Dataset records =
# # # #
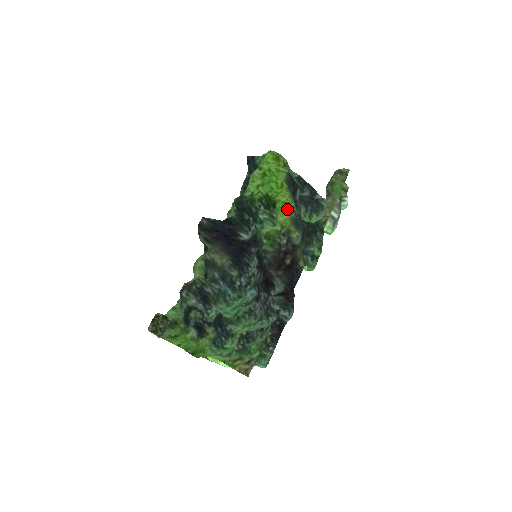
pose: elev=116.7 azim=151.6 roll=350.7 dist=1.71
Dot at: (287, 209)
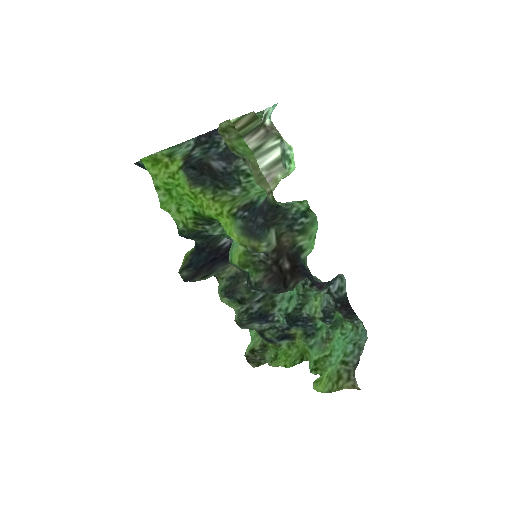
Dot at: (227, 222)
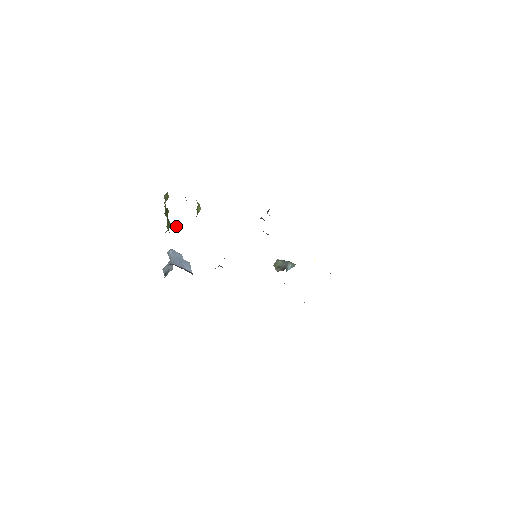
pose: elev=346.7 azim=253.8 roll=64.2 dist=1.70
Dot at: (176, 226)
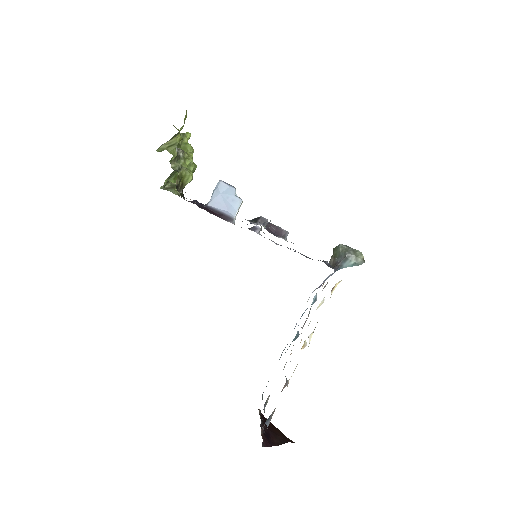
Dot at: (173, 188)
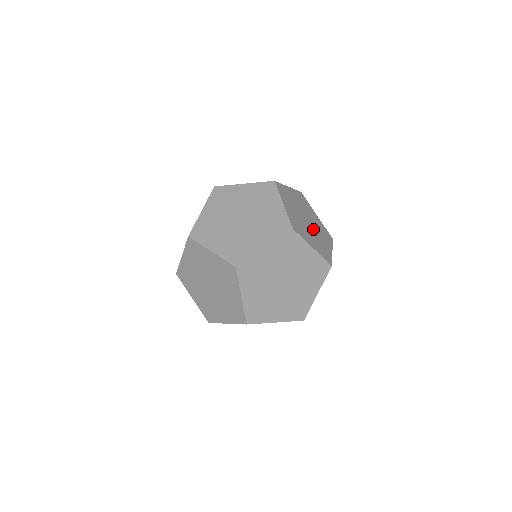
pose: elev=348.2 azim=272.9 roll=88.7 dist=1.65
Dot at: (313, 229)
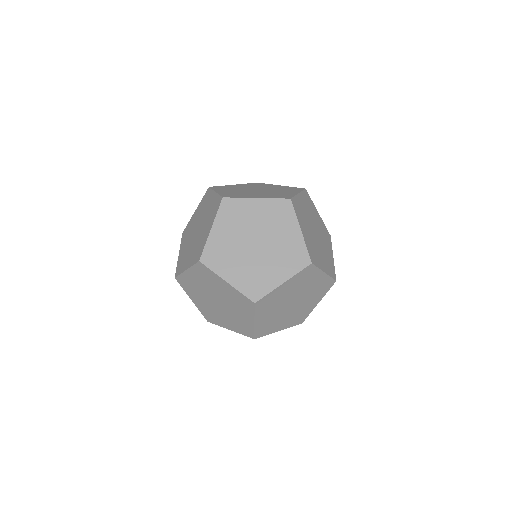
Dot at: (320, 241)
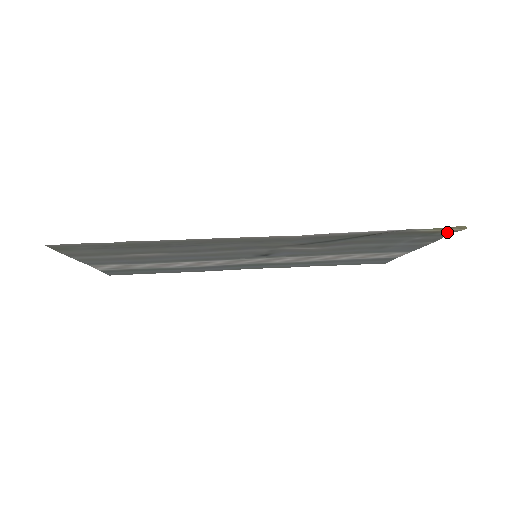
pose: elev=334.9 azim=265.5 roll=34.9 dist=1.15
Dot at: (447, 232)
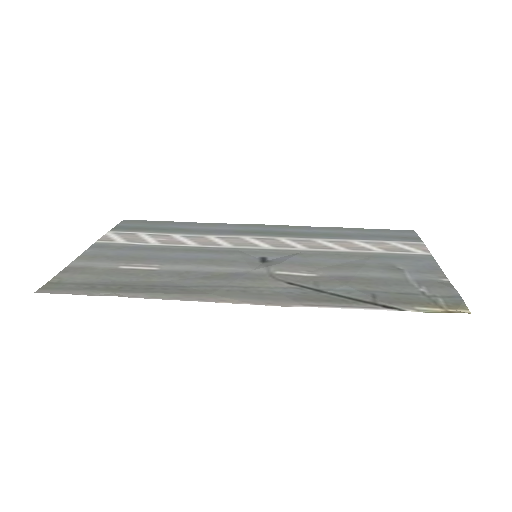
Dot at: (452, 305)
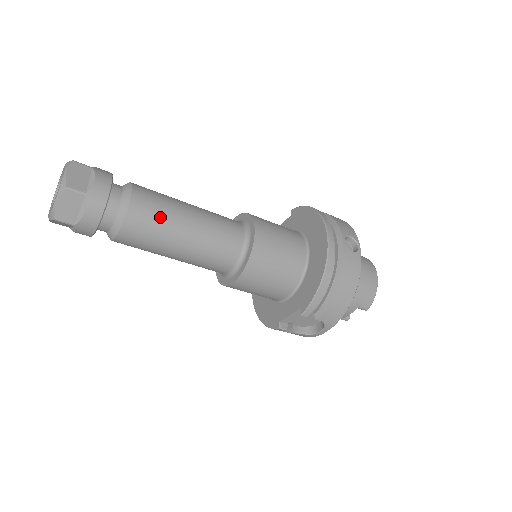
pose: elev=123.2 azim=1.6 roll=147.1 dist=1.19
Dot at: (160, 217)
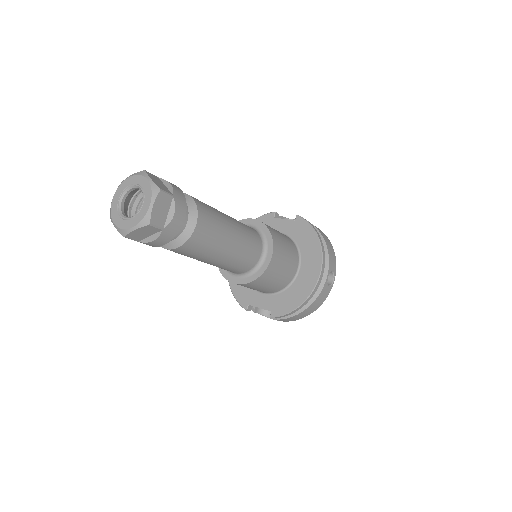
Dot at: (210, 245)
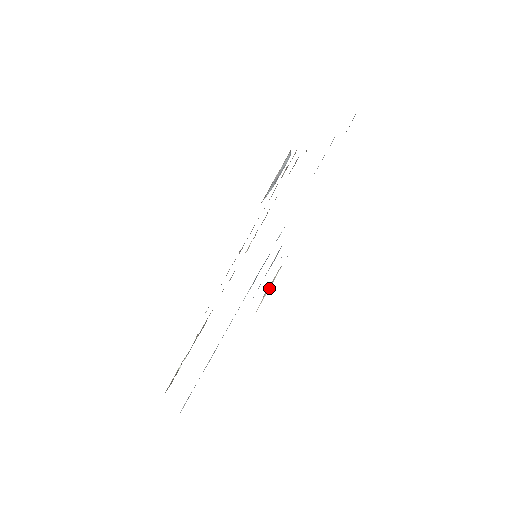
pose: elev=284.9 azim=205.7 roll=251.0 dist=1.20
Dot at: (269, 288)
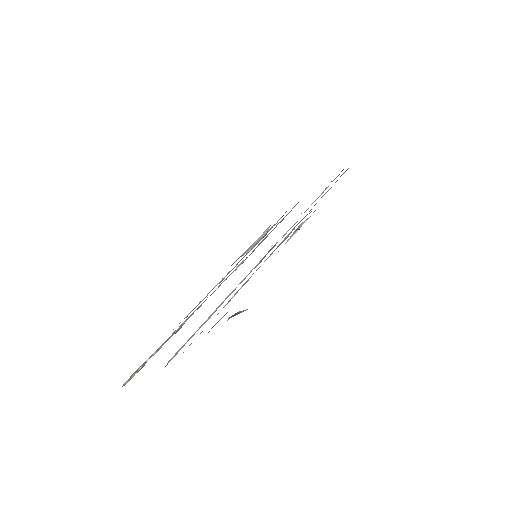
Dot at: (295, 232)
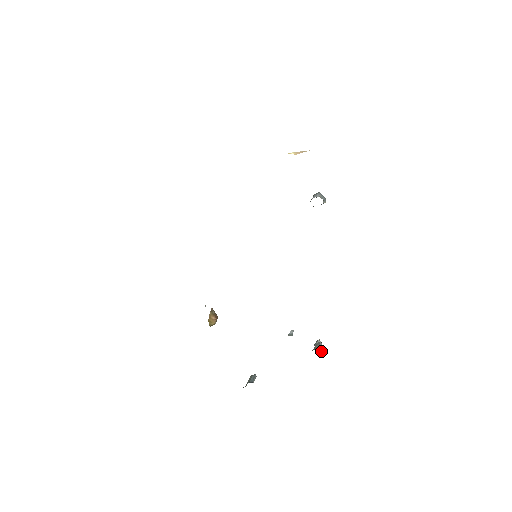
# # # #
Problem = Report how many lines in the records above contain the string "elev". Give only the number.

Answer to the problem = 6